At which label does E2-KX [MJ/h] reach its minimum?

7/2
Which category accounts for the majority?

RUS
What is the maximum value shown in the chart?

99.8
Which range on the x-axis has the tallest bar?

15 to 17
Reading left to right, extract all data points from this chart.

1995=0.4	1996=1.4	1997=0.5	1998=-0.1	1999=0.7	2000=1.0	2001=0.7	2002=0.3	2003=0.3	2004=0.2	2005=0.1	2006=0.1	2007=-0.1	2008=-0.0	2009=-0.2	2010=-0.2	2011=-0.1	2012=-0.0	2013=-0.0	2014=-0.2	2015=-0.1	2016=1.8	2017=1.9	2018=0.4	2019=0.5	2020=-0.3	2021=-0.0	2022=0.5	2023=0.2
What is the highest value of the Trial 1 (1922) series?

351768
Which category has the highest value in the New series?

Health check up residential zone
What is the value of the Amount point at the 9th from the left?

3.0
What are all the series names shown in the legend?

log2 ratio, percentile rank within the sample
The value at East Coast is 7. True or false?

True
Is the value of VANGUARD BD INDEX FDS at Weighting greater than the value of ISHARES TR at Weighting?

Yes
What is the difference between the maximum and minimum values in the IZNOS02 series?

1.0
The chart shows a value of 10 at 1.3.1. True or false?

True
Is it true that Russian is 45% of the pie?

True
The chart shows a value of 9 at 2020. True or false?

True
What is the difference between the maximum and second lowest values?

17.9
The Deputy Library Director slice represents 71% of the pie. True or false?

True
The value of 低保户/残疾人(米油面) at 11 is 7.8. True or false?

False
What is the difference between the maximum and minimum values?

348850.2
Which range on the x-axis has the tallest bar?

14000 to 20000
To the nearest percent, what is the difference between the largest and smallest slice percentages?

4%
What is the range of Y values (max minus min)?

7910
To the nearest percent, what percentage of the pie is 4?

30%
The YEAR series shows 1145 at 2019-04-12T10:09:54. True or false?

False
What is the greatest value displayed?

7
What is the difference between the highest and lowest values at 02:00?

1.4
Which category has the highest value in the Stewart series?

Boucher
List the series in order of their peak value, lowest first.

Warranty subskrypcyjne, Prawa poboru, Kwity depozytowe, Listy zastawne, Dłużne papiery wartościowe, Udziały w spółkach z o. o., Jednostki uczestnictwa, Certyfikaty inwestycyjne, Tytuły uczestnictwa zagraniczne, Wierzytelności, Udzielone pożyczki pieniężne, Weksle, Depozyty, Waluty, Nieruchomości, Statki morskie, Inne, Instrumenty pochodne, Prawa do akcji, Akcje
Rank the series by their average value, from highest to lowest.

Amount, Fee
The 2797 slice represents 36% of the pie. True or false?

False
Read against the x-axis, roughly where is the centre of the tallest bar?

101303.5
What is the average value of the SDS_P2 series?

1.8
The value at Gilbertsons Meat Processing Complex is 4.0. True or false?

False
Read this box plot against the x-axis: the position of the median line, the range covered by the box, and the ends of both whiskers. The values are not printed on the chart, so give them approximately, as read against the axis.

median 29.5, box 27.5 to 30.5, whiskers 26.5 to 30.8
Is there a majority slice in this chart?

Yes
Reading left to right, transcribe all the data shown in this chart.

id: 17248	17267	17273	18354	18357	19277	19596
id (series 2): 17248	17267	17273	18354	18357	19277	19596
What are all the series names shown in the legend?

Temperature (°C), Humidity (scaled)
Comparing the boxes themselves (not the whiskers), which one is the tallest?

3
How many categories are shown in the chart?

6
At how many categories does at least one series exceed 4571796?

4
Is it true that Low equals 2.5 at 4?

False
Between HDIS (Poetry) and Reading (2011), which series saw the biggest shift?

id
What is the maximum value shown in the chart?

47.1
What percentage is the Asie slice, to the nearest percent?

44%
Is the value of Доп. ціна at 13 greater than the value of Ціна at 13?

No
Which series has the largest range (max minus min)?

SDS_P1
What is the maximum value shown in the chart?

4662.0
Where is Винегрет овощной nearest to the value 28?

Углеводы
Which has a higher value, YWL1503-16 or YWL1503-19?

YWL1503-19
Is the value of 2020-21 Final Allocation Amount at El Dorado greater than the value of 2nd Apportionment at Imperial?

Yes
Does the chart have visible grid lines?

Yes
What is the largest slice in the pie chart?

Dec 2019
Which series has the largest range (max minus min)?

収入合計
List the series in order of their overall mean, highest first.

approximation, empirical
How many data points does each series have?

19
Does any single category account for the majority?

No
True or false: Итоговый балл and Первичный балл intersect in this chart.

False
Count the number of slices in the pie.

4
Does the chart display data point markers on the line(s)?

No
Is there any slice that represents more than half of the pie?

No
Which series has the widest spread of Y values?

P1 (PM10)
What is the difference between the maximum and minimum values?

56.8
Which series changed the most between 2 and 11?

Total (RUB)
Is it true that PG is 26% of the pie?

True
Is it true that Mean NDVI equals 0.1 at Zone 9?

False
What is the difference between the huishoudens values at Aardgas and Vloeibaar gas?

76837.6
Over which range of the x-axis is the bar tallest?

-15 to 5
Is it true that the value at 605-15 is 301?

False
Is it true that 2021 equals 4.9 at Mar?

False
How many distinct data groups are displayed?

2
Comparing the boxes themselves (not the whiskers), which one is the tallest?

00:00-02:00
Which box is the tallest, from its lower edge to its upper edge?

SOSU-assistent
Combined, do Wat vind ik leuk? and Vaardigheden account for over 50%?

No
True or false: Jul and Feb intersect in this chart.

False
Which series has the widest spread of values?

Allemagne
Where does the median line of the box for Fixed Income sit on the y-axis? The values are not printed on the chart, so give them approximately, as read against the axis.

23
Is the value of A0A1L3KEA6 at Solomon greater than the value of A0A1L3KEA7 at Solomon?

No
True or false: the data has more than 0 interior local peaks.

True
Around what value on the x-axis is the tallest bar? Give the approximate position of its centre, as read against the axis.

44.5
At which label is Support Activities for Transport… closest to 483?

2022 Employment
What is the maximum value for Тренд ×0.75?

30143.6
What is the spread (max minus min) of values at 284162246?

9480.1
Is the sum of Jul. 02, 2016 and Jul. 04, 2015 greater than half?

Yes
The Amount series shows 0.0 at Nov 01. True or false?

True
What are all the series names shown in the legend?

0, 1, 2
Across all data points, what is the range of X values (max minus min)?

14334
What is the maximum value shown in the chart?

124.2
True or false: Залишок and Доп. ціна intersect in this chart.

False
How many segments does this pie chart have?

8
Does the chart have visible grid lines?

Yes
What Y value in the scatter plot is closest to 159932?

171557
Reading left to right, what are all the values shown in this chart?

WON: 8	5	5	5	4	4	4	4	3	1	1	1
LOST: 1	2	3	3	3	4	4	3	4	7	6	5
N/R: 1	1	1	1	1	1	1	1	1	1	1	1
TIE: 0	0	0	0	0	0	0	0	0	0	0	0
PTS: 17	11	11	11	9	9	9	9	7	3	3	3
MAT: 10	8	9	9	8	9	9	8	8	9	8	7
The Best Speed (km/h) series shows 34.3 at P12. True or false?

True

====

## Request
Locate each line of the data above that contains the string "minus", and copy those lines out. Letter case matters.

## Solution
What is the range of Y values (max minus min)?
Which series has the largest range (max minus min)?
Which series has the largest range (max minus min)?
What is the spread (max minus min) of values at 284162246?
Across all data points, what is the range of X values (max minus min)?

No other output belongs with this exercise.